Ваша задача:
Какие строки в приведённом ниже тексте о поездке стоят между фразой «Думала – живые.» и заголовком «День третий. Плещеево озеро. Смерти нет.»? Перечислите их все.

Извлечённый текст:
* * * * * * * * *

Дергаю двери с надеждой. Хотя, всё одно понятно уже, что чуда не произойдёт – храм закрыт.
Но… Двери открываются.
Затем – ещё одни.
Только на самых внутренних висит цепочка, которая, тем не менее, позволяет раскрыться дверям настолько, чтобы заглянуть в храм и увидеть, что там внутри.
Тревожно. Несколько икон и высохший букет осеннего астера в вазе. В помещении довольно светло. Сквозь окна проникает солнце, повторяющее узоры решеток, падает на пол, присыпанный строительной пылью, на красную ткань, где золотится икона. Видно, что реставрационные работы идут. Хотя и медленно.
Отхожу от церкви. Смотрю на птиц. Кроме них здесь никого нет.
Трава за спиной отчётливо затрещала. Словно кто-то подходит сзади. Вздрагиваю – сейчас добрые дяди-строители настучат по голове, за то, что залезла туда, где заперто. Точнее, наоборот – не заперто, но для таких как я, умных, одного замка мало. Я сегодня ничего не боюсь, но всё-таки не охота тратить нервы и портить настроение объяснениями.
Оборачиваюсь резко и даже удивляюсь, настолько ясно слышала шаги.
Никого нет.
А, ну добре.
От души отлегло.
Я – то испугалась.
Думала – живые.
Засыпай меня золотом!
Оглуши меня тишиной.
Это ведь я, сама…
Приглашала тебя с собой в путь, накануне отъезда…
День третий. Плещеево озеро. Смерти нет.
В пять утра сдаю ключи от гостиницы сонному и удивлённому охраннику. Сегодня у меня особенный день. Я встречаю рассвет на Плещеевом озере. По пути не забываю свернуть и посмотреть на полюбившейся мне Даниловский.

* * * * * * * * *

Листинг:
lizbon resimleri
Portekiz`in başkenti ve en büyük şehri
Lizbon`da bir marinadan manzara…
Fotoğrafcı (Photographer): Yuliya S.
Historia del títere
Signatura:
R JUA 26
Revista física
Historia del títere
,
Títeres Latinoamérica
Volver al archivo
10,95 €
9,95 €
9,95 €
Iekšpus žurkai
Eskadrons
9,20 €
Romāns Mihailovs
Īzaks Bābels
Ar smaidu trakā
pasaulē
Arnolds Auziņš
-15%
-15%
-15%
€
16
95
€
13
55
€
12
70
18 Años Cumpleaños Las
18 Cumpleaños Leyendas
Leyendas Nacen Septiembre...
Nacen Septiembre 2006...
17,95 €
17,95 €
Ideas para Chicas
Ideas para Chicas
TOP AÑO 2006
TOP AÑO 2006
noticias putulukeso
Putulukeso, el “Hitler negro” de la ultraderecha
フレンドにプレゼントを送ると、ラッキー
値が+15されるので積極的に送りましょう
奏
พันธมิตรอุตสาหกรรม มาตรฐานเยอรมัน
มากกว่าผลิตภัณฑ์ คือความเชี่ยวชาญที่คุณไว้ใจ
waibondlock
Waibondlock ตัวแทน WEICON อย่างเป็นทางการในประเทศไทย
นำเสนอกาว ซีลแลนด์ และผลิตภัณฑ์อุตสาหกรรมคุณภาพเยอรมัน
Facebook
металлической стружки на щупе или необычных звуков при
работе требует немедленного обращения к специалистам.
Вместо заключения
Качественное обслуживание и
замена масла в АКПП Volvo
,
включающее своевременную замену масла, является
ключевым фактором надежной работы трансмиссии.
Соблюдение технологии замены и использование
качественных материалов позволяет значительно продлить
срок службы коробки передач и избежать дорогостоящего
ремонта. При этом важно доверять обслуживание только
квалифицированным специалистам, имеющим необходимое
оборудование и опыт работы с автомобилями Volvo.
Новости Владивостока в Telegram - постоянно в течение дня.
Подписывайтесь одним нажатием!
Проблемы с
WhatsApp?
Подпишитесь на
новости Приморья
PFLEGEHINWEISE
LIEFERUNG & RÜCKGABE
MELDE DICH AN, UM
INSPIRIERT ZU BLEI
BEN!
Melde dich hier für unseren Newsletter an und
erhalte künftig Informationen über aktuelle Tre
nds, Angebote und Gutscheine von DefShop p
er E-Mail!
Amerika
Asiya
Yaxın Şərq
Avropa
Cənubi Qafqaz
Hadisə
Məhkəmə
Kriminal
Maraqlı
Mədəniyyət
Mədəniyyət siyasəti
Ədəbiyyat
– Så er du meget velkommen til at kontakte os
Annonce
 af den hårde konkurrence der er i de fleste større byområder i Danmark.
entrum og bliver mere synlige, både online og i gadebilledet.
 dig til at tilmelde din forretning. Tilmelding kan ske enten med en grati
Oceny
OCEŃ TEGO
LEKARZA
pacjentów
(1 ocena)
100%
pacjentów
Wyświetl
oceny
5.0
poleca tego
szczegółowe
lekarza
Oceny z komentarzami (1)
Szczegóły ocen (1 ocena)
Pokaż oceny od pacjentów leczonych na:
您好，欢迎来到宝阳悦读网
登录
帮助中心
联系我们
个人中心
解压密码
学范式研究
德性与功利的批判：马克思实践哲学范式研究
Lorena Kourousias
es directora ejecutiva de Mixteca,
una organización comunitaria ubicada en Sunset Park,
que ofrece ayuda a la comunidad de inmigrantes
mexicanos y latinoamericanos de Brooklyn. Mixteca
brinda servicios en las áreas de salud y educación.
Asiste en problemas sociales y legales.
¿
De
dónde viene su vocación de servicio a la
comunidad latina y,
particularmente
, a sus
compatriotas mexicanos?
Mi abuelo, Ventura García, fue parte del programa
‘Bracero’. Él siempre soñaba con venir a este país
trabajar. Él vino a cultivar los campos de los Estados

* * * * * * * * *

Ответ ниже:
- Засыпай меня золотом!
- Оглуши меня тишиной.
- Это ведь я, сама…
- Приглашала тебя с собой в путь, накануне отъезда…